PROBLEM REQUIREMENTS
Copy the material below verbatim, omitting every picture.

INFORMATION PROVIDED

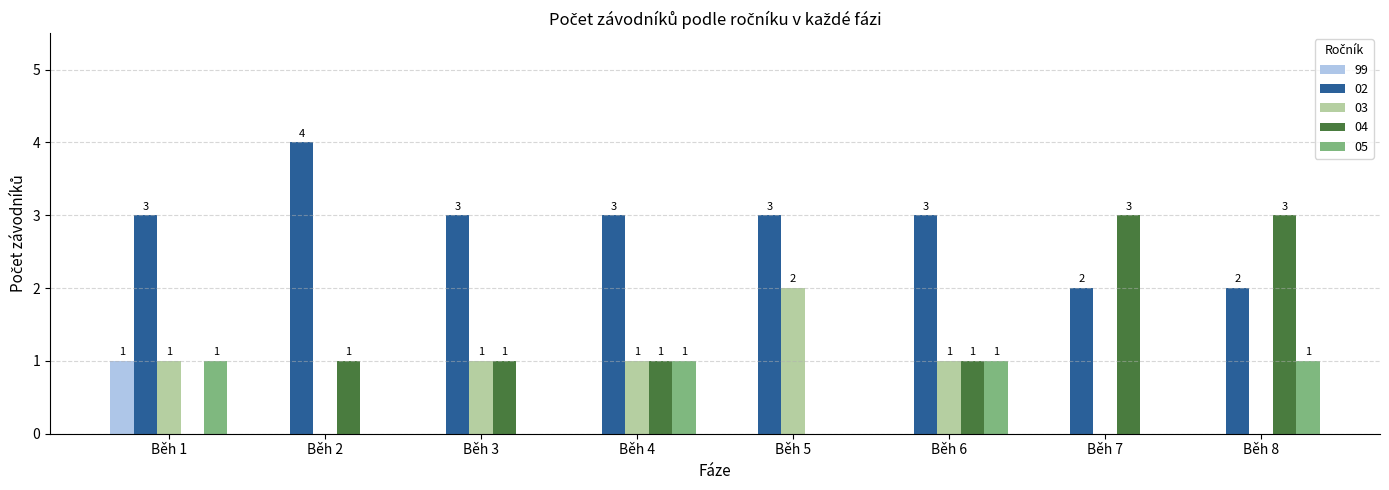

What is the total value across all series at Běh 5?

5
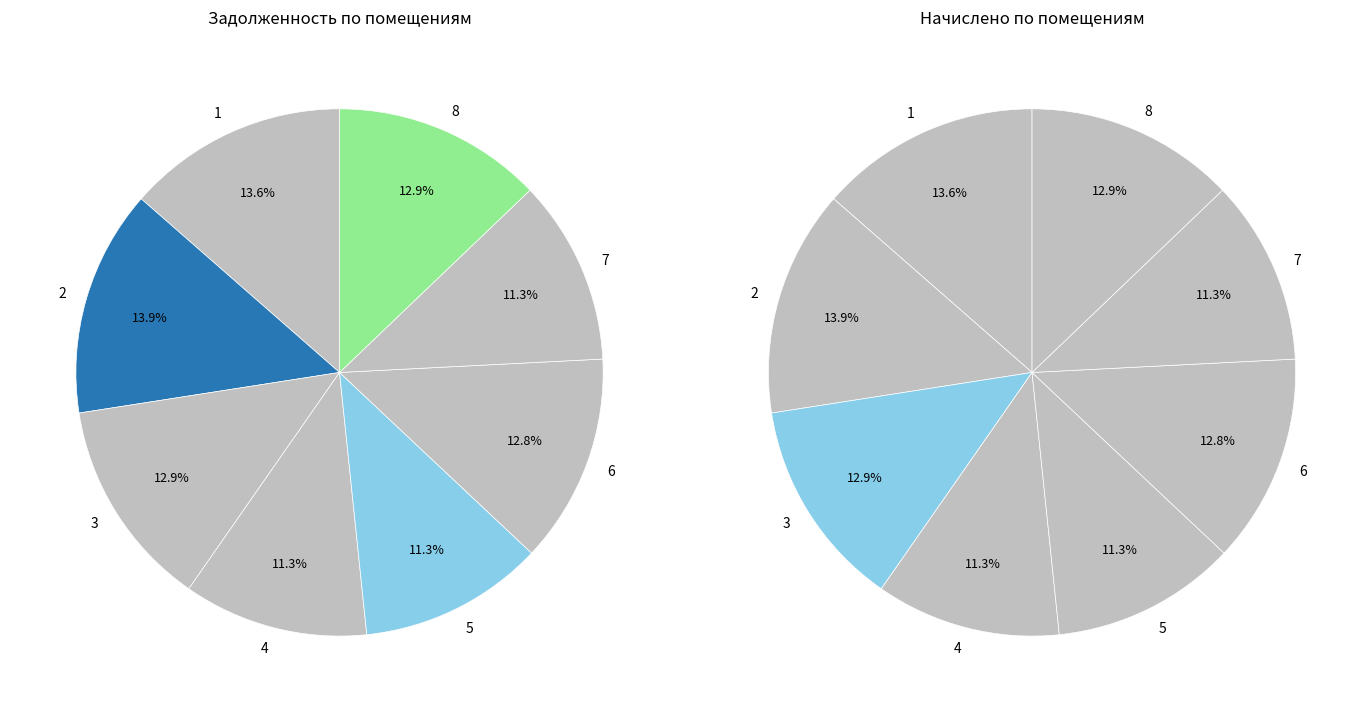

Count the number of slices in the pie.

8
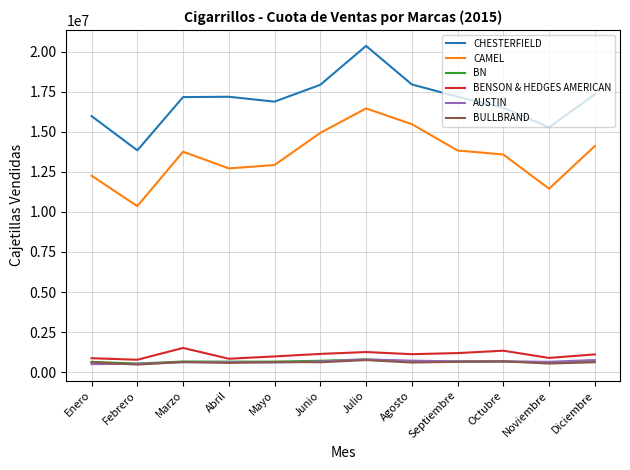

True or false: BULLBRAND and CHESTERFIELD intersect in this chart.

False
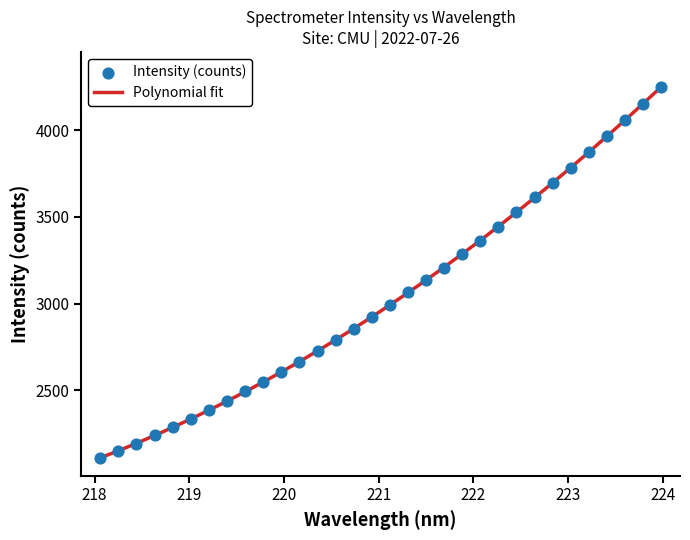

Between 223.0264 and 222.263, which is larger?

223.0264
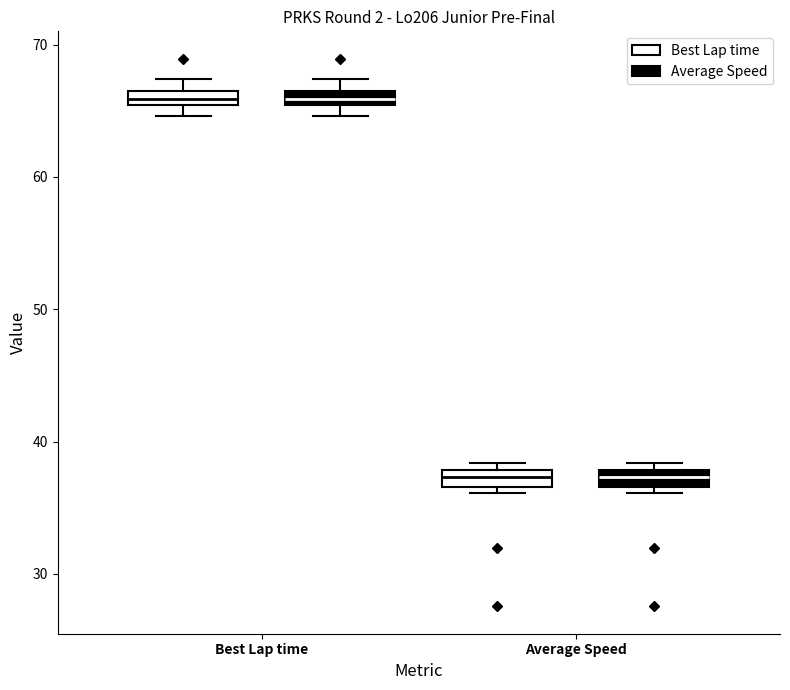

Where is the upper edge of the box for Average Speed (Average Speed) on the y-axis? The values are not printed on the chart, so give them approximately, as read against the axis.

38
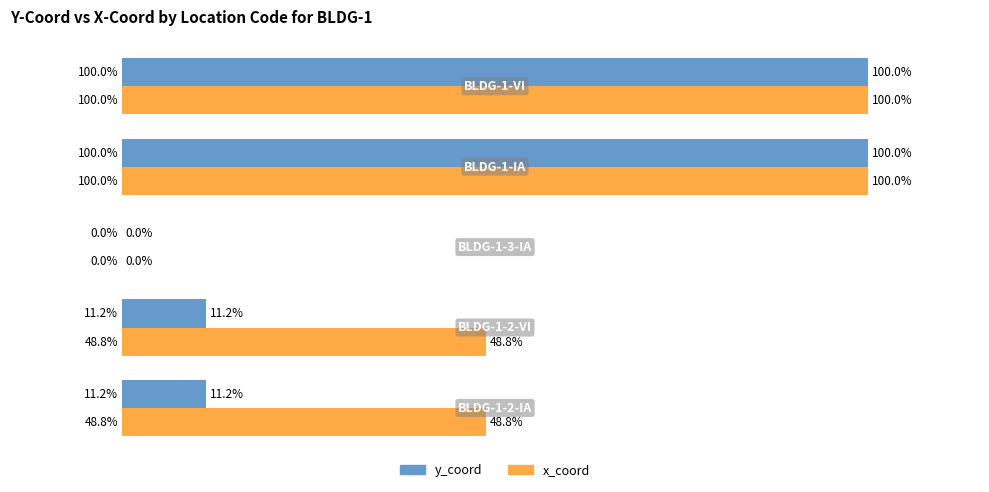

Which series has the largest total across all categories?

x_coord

ANSWER TO THE PROBLEM
What is the total value across all series at Běh 5?

5

Count the number of slices in the pie.

8

True or false: BULLBRAND and CHESTERFIELD intersect in this chart.

False

Between 223.0264 and 222.263, which is larger?

223.0264

Where is the upper edge of the box for Average Speed (Average Speed) on the y-axis? The values are not printed on the chart, so give them approximately, as read against the axis.

38

Which series has the largest total across all categories?

x_coord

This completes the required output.